Would you transcribe exactly the lines from the beginning of the records below through the line with "dei cluster monitorati", both included, omitting the pictures?

--- START ---

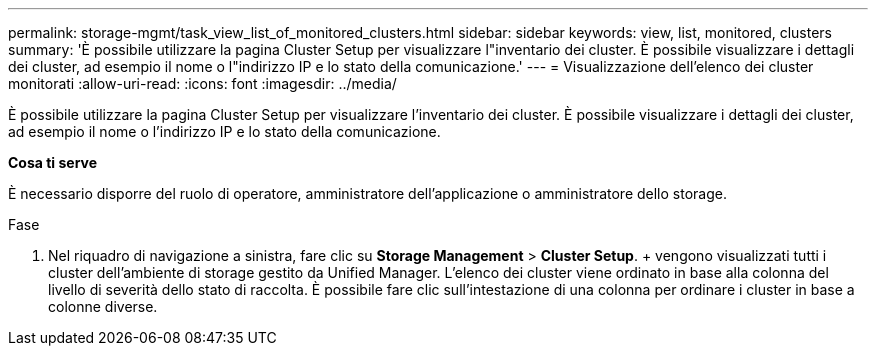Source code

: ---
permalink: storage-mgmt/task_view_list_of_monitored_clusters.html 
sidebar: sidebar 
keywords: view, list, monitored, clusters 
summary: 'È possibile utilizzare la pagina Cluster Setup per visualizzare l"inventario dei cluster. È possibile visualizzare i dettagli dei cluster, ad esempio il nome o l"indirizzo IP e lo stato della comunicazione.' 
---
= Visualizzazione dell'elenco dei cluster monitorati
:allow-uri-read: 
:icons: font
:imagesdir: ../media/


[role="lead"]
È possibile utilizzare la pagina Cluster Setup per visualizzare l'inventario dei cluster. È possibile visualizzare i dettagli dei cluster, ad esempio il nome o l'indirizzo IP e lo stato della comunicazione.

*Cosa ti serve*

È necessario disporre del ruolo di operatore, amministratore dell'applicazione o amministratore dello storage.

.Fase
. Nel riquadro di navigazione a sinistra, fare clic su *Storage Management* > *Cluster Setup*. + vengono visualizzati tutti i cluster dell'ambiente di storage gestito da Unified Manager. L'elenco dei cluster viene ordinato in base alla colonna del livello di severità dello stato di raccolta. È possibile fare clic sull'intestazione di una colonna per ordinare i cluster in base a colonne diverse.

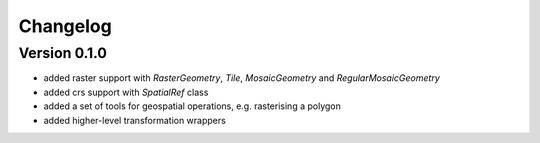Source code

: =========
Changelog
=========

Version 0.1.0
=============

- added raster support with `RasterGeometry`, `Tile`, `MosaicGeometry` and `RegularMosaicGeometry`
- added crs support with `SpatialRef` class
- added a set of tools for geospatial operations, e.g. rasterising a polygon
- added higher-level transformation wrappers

--- END ---

▸ Response
Source code

: ---
permalink: storage-mgmt/task_view_list_of_monitored_clusters.html 
sidebar: sidebar 
keywords: view, list, monitored, clusters 
summary: 'È possibile utilizzare la pagina Cluster Setup per visualizzare l"inventario dei cluster. È possibile visualizzare i dettagli dei cluster, ad esempio il nome o l"indirizzo IP e lo stato della comunicazione.' 
---
= Visualizzazione dell'elenco dei cluster monitorati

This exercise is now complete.